Varangerfjorden
Right out the Skiippagurra campsite I climbed for a while until the scenic descent down to the Varangerfjord, one of the larger fjords which extends to the Barents sea. The locals seem to be mostly Saami, at least judging by the vernacular I heard spoken in the gas station and the supermarket in Varangerbotn which clearly wasn't Norwegian.
In town I visited the Saami culture museum which sits right at the innermost point of the fjord. Archeology was the most interesting topic there as it is faced with the challenge of discovering dwellings of semi-nomadic settlers who used mainly wood and soil as construction material. Since those rot away quickly, what traces to look for in the ground? Turns out due to their floor plan, Saami huts can be spotted by the characteristic circular remains of a fireplace that marked their center. Furthermore, archeologists have to account for the change in altitude of the shoreline since the region was first settled by Saami tribes. Settlements that were built down at the coast can now be found around 53 meters above sea level. Just a few kilometers into the fjord near Mortensnes there is an outdoor museum where the change of shoreline over the centuries and the wandering settlements can be observed.
Going East
After days in the hills of Finnmark, the coast of Varangerfjorden is flat for a change. There was still some headwind every now and then but for the most part the air was calm. Excellent riding conditions!
Vadsø didn't look much so I skipped it except for shopping. In the kilometers that followed the scenery changed significantly: gone were the rocks looming over the sea, they gave way to smaller, smoother hills with little vegetation on top. Bog plants left and right of the road, but this time at sea level. Reindeer with their brown color are perfectly camouflaged for this environment; grazing in the shrubs they are easily mistaken for stones.
The closer I got to the tip of the peninsula, the stronger the headwind got. I still had plenty of time before my Hurtigrute boat would dock in Vardø so I made a detour to the town of Kiberg which advertises a bird site as their main attraction. That site turned out to be an old industry building at the harbor whose walls are covered in seagull nests. It looks like the building was adorned with a kind of scaffolding to encourage the birds to build their homes there. The plan worked out as was obvious from the hundreds of seagulls that inhabit the place now. Kiberg is right in advertising those birds, their crying, flapping, taunting, and zipping about was a spectacle in its own right.

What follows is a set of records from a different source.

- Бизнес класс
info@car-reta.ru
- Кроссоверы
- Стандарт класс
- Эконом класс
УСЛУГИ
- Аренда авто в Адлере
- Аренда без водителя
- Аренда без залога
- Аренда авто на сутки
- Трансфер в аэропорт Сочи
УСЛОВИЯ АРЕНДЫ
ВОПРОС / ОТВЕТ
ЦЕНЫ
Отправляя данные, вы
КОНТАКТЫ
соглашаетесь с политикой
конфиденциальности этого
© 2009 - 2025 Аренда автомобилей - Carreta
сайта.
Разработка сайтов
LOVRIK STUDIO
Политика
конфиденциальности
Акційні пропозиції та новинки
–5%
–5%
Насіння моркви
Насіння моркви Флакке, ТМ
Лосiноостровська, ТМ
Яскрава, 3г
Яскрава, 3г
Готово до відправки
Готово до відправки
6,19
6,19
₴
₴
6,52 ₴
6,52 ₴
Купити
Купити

Near the summit of the final climb I spent some time at a viewpoint where a wooden wind shelter has been built with pink glasses. The panorama of the sea and the Vardø island is fantastic from up there, especially at the late hour with the sun about to set.
Vardø
The town of Vardø is located on an island off the coast in the Barents sea. Geographically it is the eastermost easternmost town of Norway, situated at a longitude of 31.1 degrees east – more to the east than Saint Petersburg and all of Finland. To get there, one passes through Norway's oldest undersea tunnel. A traffic sign near the entrance to the tunnel warns of sheep. Which is not farcical at all, as there actually were sheep hanging out in the first twenty meters of the tunnel tube. Undersea sheep, what an amazing species.
With the sunset getting closer I rushed out to the uninhabited area on the western half of the island to reach the Drakkar sculpture made of wood from old boats – a boat dragon instead of a dragonboat, if you will. It made for some superb photos with the red sun hanging low in the background.
There was much more to see in Vardø still. Next on my list was the Witch Hunt Memorial. Turns out that the locals were exceedingly superstitious back in the days which cost the lives of dozens of people, often just because of bad weather. And in normal years there's a lot of bad weather in the region.
Finally I visited the Vardohus fortress which served as a defensive installation and as a prison at various times. Officially opening hours were already over but they left the gates open so I snuck in there regardless. In its present form the fortress is rather small but Vardø has seen some serious military action in the past, including during the second world war when German soldiers razed it after they failed to hold the town against the allies.
It was still two hours before the MS Richard With would arrive so I rolled through the streets randomly looking for a place to nap. Ultimately I settled on the parking lot with a prime view of Hornøya, the easternmost point of Norway Supposedly the island is one of the main breeding grounds of puffins on the Norwegian coast. I did not spot any of those elusive birds but I had one great cycle of sleep nevertheless shielded from the wind. At 3:10 a. m., just a few minutes after sunrise, I could spot the ship approaching the port of Vardø. As remote as Vardø is, I still wasn't the only person at the dock waiting for the boat to Kirkenes at this ungodly hour: There were three more, all of them cyclists.